Generell ist ein Wechsel  möglich, wenn der neue Tarif dem alten  ähnlich ist. Sollte es einen zu großen Leistungsunterschied geben, ist ein Wechsel ohne allumfassende Beitragsneuberechnung in der Regel nicht möglich. Es wird mit Nachdruck empfohlen, sich bei einem Wechselwunsch innerhalb der privaten Krankenversicherungen von einem unabhängigen Versicherungsmakler beraten zu lassen.

In jedem Fall müssen die Kündigungsfristen eingehalten werden. Diese betragen drei Monate, je nach Versicherung, zum Kalender- oder Versicherungsjahresende. Zuvor muss die Mindestversicherungszeit abgelaufen sein, die  bis zu drei Jahre lang ist.

Wechsel von PKV nach GKV

Vielen Menschen werden die beständig steigenden Beiträge der privaten Krankenversicherer mit der Zeit zu teuer, sodass sie zurück zu einer gesetzlichen Krankenkasse wechseln möchten. Es gibt andere Gründe, zurück zu wechseln, beispielsweise, wenn sich ein Selbstständiger entscheidet, in ein Angestelltenverhältnis zu wechseln. Während der Wechsel hin zu einer privaten Krankenversicherung noch einfach ist, gestaltet sich der Wechsel in die andere Richtung deutlich komplizierter.

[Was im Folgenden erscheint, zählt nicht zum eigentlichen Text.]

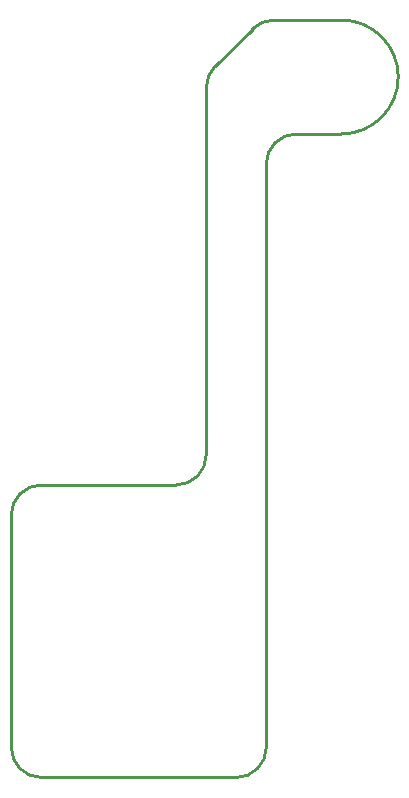
<source format=gm1>
G04 Layer_Color=16711935*
%FSLAX25Y25*%
%MOIN*%
G70*
G01*
G75*
%ADD15C,0.01000*%
D15*
X27500Y-50000D02*
G03*
X37500Y-40000I0J10000D01*
G01*
X47500Y164500D02*
G03*
X37500Y154500I0J-10000D01*
G01*
X62500Y164500D02*
G03*
X62500Y202500I0J19000D01*
G01*
X7500Y47500D02*
G03*
X17500Y57500I0J10000D01*
G01*
X-37500Y47500D02*
G03*
X-47500Y37500I0J-10000D01*
G01*
Y-40000D02*
G03*
X-37500Y-50000I10000J0D01*
G01*
X40000Y202500D02*
G03*
X32929Y199571I0J-10000D01*
G01*
X20429Y187071D02*
G03*
X17500Y180000I7071J-7071D01*
G01*
X47500Y164500D02*
X62500D01*
X37500Y-40000D02*
Y154500D01*
X17500Y57500D02*
Y180000D01*
X-37500Y47500D02*
X7500D01*
X-47500Y-40000D02*
Y37500D01*
X-37500Y-50000D02*
X27500D01*
X20429Y187071D02*
X32929Y199571D01*
X40000Y202500D02*
X62500D01*
M02*

</source>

Wechsel private in gesetzliche Krankenkasse für Angestellte

Angestellte, deren Jahres-Bruttoeinkommen über der Jahresarbeitsentgeltgrenze, welche 2019 bei 60.750 Euro lag, liegt, haben  keine Chance auf den Wechsel. Um wieder gesetzlich krankenversichert werden zu können, müssen sie ihr Gehalt reduzieren, um unter diese Grenze zu kommen. Ausnahmen gibt es für Menschen, die sich vor 2013 privat krankenversichert haben. Für sie liegt die Einkommensgrenze bei 54.450 Euro brutto pro Jahr.

Wechsel private in gesetzliche Krankenkasse für Selbstständige

Die Jahresentgeltgrenze gilt auch für ehemals Selbstständige. Wer als Selbstständiger privat krankenversichert war, darf als Angestellter ebenfalls nicht mehr verdienen, um wieder in die GKV eintreten zu können.

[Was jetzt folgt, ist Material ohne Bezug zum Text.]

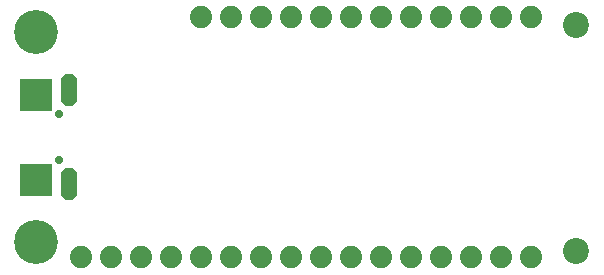
<source format=gbs>
G04 DipTrace 3.0.0.0*
G04 BottomMask.gbs*
%MOIN*%
G04 #@! TF.FileFunction,Soldermask,Bot*
G04 #@! TF.Part,Single*
%AMOUTLINE16*
4,1,8,
0.011516,0.079301,
0.027804,0.063012,
0.027804,-0.011516,
0.011516,-0.027804,
-0.011516,-0.027804,
-0.027804,-0.011516,
-0.027804,0.063012,
-0.011516,0.079301,
0.011516,0.079301,
0*%
%AMOUTLINE19*
4,1,8,
-0.011516,-0.079301,
-0.027804,-0.063012,
-0.027804,0.011516,
-0.011516,0.027804,
0.011516,0.027804,
0.027804,0.011516,
0.027804,-0.063012,
0.011516,-0.079301,
-0.011516,-0.079301,
0*%
%ADD50C,0.086614*%
%ADD51C,0.027559*%
%ADD71C,0.146457*%
%ADD87C,0.074031*%
%ADD89R,0.106457X0.106457*%
%ADD118OUTLINE16*%
%ADD121OUTLINE19*%
%FSLAX26Y26*%
G04*
G70*
G90*
G75*
G01*
G04 BotMask*
%LPD*%
D50*
X2294016Y466516D3*
Y1219016D3*
D87*
X2144016Y444016D3*
X2044016D3*
X1944016D3*
X1844016D3*
X1744016D3*
X1644016D3*
X1544016D3*
X1444016D3*
X1344016D3*
X1244016D3*
X1144016D3*
X1044016D3*
X944016D3*
X844016D3*
X744016D3*
X644016D3*
X1044016Y1244016D3*
X1144016D3*
X1244016D3*
X1344016D3*
X1444016D3*
X1544016D3*
X1644016D3*
X1744016D3*
X1844016D3*
X1944016D3*
X2044016D3*
X2144016D3*
D71*
X494016Y1194016D3*
Y494016D3*
D118*
X604449Y973937D3*
D121*
Y714094D3*
D89*
X494213Y985748D3*
Y702283D3*
D51*
X569016Y920787D3*
Y767244D3*
M02*

</source>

Menschen in der zweiten Lebenshälfte haben es  ohne die Einkommensgrenze schwer, überhaupt in eine GKV zu wechseln. Die gesetzlichen Krankenkassen dürfen ein Höchstalter für die Aufnahme festlegen. Oftmals liegt dies bei 45 Jahren. Wer älter ist, hat bei diesen Krankenkassen keine Chance. Noch schlechter stehen die Chancen für Menschen über 55 Jahre.

Menschen dieses Alters müssen in den vergangenen fünf Jahren nicht nur mindestens einen Tag lang gesetzlich versichert gewesen sein. Darüber hinaus mindestens 2 ½ Jahre lang Versicherungspflicht bestanden haben. Wer zum Beispiel selbstständig war oder ein Gehalt über der Entgeltgrenze bezogen hat, kann nicht wieder zurück wechseln. Es gibt die Chance, in die Familienversicherung des Ehepartners zu wechseln. Das geht nur, wenn das eigene Einkommen maximal 445 Euro im Monat beträgt.